T-RECs (Tool for RECombinations)
Recombination along with point mutations are the main mechanisms of mutation contributing to virus evolution, especially in RNA viruses, such as HIV, Enteroviruses, Noroviruses etc. Although point mutations allow some investigation of the evolutionary fitness landscape, recombination leads to the virus to perform “jumps” within this evolutionary landscape and explore other regions. Furthermore, recombination has been identified as a mechanism of combining advantageous properties from various genomes into a new one, of eradicating deleterious mutations (i.e. act against Muller’s Ratchet), for development of drug resistance, or for evasion from the immune system. In addition, it has a disruptive effect on molecular phylogenetic analysis. Therefore, it is paramount to be able to detect such events and eventually correlate them with new properties or new outbreaks.

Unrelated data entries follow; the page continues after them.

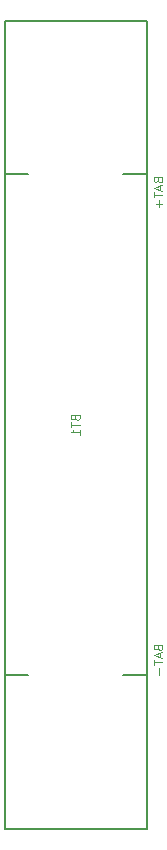
<source format=gbo>
G04 #@! TF.GenerationSoftware,KiCad,Pcbnew,5.1.5+dfsg1-2build2*
G04 #@! TF.CreationDate,2021-06-06T20:08:15-06:00*
G04 #@! TF.ProjectId,flicker_lamp,666c6963-6b65-4725-9f6c-616d702e6b69,rev?*
G04 #@! TF.SameCoordinates,Original*
G04 #@! TF.FileFunction,Legend,Bot*
G04 #@! TF.FilePolarity,Positive*
%FSLAX46Y46*%
G04 Gerber Fmt 4.6, Leading zero omitted, Abs format (unit mm)*
G04 Created by KiCad (PCBNEW 5.1.5+dfsg1-2build2) date 2021-06-06 20:08:15*
%MOMM*%
%LPD*%
G04 APERTURE LIST*
%ADD10C,0.125000*%
%ADD11C,0.150000*%
G04 APERTURE END LIST*
D10*
X81946428Y-96162142D02*
X81982142Y-96269285D01*
X82017857Y-96305000D01*
X82089285Y-96340714D01*
X82196428Y-96340714D01*
X82267857Y-96305000D01*
X82303571Y-96269285D01*
X82339285Y-96197857D01*
X82339285Y-95912142D01*
X81589285Y-95912142D01*
X81589285Y-96162142D01*
X81625000Y-96233571D01*
X81660714Y-96269285D01*
X81732142Y-96305000D01*
X81803571Y-96305000D01*
X81875000Y-96269285D01*
X81910714Y-96233571D01*
X81946428Y-96162142D01*
X81946428Y-95912142D01*
X82125000Y-96626428D02*
X82125000Y-96983571D01*
X82339285Y-96555000D02*
X81589285Y-96805000D01*
X82339285Y-97055000D01*
X81589285Y-97197857D02*
X81589285Y-97626428D01*
X82339285Y-97412142D02*
X81589285Y-97412142D01*
X82053571Y-97876428D02*
X82053571Y-98447857D01*
X82339285Y-98162142D02*
X81767857Y-98162142D01*
X81946428Y-135762142D02*
X81982142Y-135869285D01*
X82017857Y-135905000D01*
X82089285Y-135940714D01*
X82196428Y-135940714D01*
X82267857Y-135905000D01*
X82303571Y-135869285D01*
X82339285Y-135797857D01*
X82339285Y-135512142D01*
X81589285Y-135512142D01*
X81589285Y-135762142D01*
X81625000Y-135833571D01*
X81660714Y-135869285D01*
X81732142Y-135905000D01*
X81803571Y-135905000D01*
X81875000Y-135869285D01*
X81910714Y-135833571D01*
X81946428Y-135762142D01*
X81946428Y-135512142D01*
X82125000Y-136226428D02*
X82125000Y-136583571D01*
X82339285Y-136155000D02*
X81589285Y-136405000D01*
X82339285Y-136655000D01*
X81589285Y-136797857D02*
X81589285Y-137226428D01*
X82339285Y-137012142D02*
X81589285Y-137012142D01*
X82053571Y-137476428D02*
X82053571Y-138047857D01*
D11*
X81000000Y-138100000D02*
X79000000Y-138100000D01*
X71000000Y-138100000D02*
X69000000Y-138100000D01*
X71000000Y-95660000D02*
X69000000Y-95660000D01*
X81000000Y-95660000D02*
X79000000Y-95660000D01*
X81000000Y-82660000D02*
X69000000Y-82660000D01*
X69000000Y-151100000D02*
X81000000Y-151100000D01*
X81000000Y-151100000D02*
X81000000Y-82660000D01*
X69000000Y-82660000D02*
X69000000Y-151100000D01*
D10*
X74946428Y-116290714D02*
X74982142Y-116397857D01*
X75017857Y-116433571D01*
X75089285Y-116469285D01*
X75196428Y-116469285D01*
X75267857Y-116433571D01*
X75303571Y-116397857D01*
X75339285Y-116326428D01*
X75339285Y-116040714D01*
X74589285Y-116040714D01*
X74589285Y-116290714D01*
X74625000Y-116362142D01*
X74660714Y-116397857D01*
X74732142Y-116433571D01*
X74803571Y-116433571D01*
X74875000Y-116397857D01*
X74910714Y-116362142D01*
X74946428Y-116290714D01*
X74946428Y-116040714D01*
X74589285Y-116683571D02*
X74589285Y-117112142D01*
X75339285Y-116897857D02*
X74589285Y-116897857D01*
X75339285Y-117755000D02*
X75339285Y-117326428D01*
X75339285Y-117540714D02*
X74589285Y-117540714D01*
X74696428Y-117469285D01*
X74767857Y-117397857D01*
X74803571Y-117326428D01*
M02*

</source>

The rapid advances in sequencing technologies in combination with the small size of viral genomes is creating an explosion of genomic data in the public databases. Nevertheless, many of the current recombination tools are limited by the number of sequences being analyzed at one time, or their user-friendliness. Therefore, there is a need for a new generation of tools that will rapidly scan (in a user-friendly environment) hundreds or even thousands of genomes or sequence fragments and detect candidate recombination events that may later be further analyzed with more sensitive and specialized methods.

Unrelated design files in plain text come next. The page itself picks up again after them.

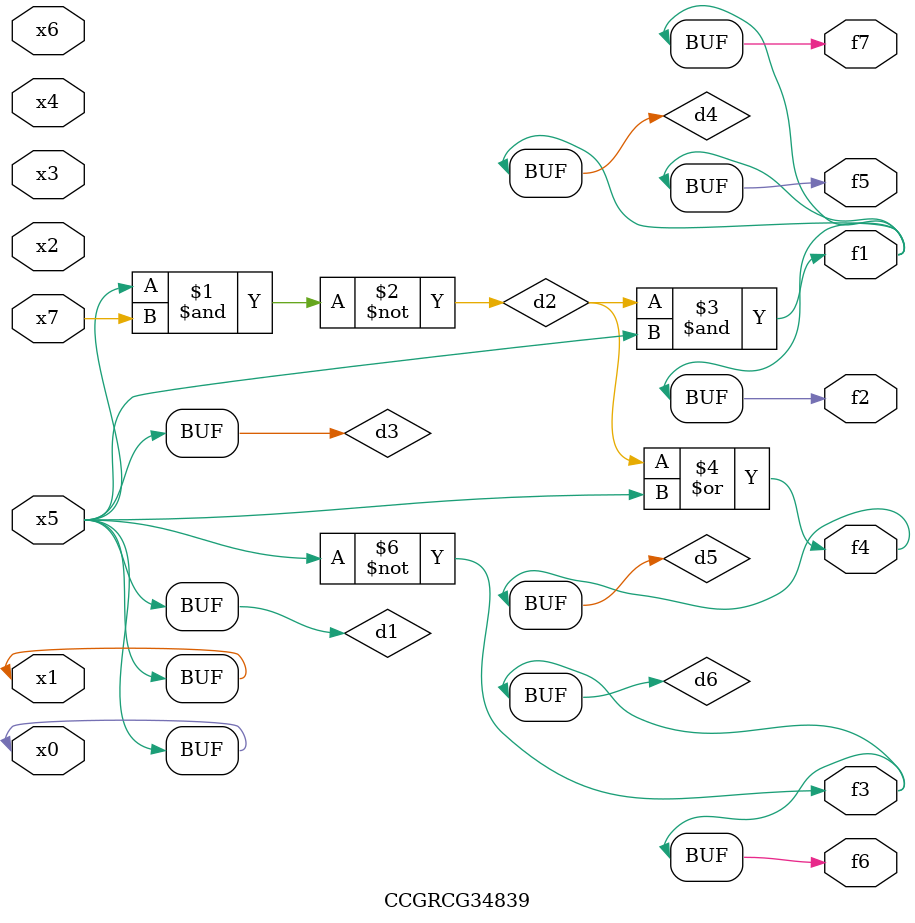
<source format=v>
module CCGRCG34839(
	input x0, x1, x2, x3, x4, x5, x6, x7,
	output f1, f2, f3, f4, f5, f6, f7
);

	wire d1, d2, d3, d4, d5, d6;

	buf (d1, x0, x5);
	nand (d2, x5, x7);
	buf (d3, x0, x1);
	and (d4, d2, d3);
	or (d5, d2, d3);
	nor (d6, d1, d3);
	assign f1 = d4;
	assign f2 = d4;
	assign f3 = d6;
	assign f4 = d5;
	assign f5 = d4;
	assign f6 = d6;
	assign f7 = d4;
endmodule

</source>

Our motivation was to develop a computational pre-filtering tool, named T-RECs (Tool for RECombinations) that is based on the BLASTN heuristic local pairwise alignment method with sliding windows. The tool expands on the basic principles of the NCBI genotyping web tool and the SWeBlast perl scripts, but as a locally installed program in a Microsoft Windows environment, with a user friendly graphical interface that allows large-scale analyses and visualization. It rapidly scans hundreds or even thousands of query genomes or even sequence fragments, allows genotyping based on a user-defined sequence database and detects candidate recombination events among members of different evolutionary groups e.g. organisms, genogroups, genotypes etc. The detected candidate events may later be further analyzed (within T-RECs) with similarity plots that integrate the Blast results and even genomic/functional/post-translational modification annotations. T-RECs also allows the clustering with Uclust (http://drive5.com/usearch/manual/uclust_algo.html) of sequences based on a user-defined similarity threshold and thus removes redundancy and simplifies large-scale analyses with many highly similar sequences. In addition, the tool allows for certain regions of a sequence to be selected and uploaded to NCBI Blast or saved. After this pre-filtering step with T-RECs, identified targets may be later analyzed with other more specialized methods/tools.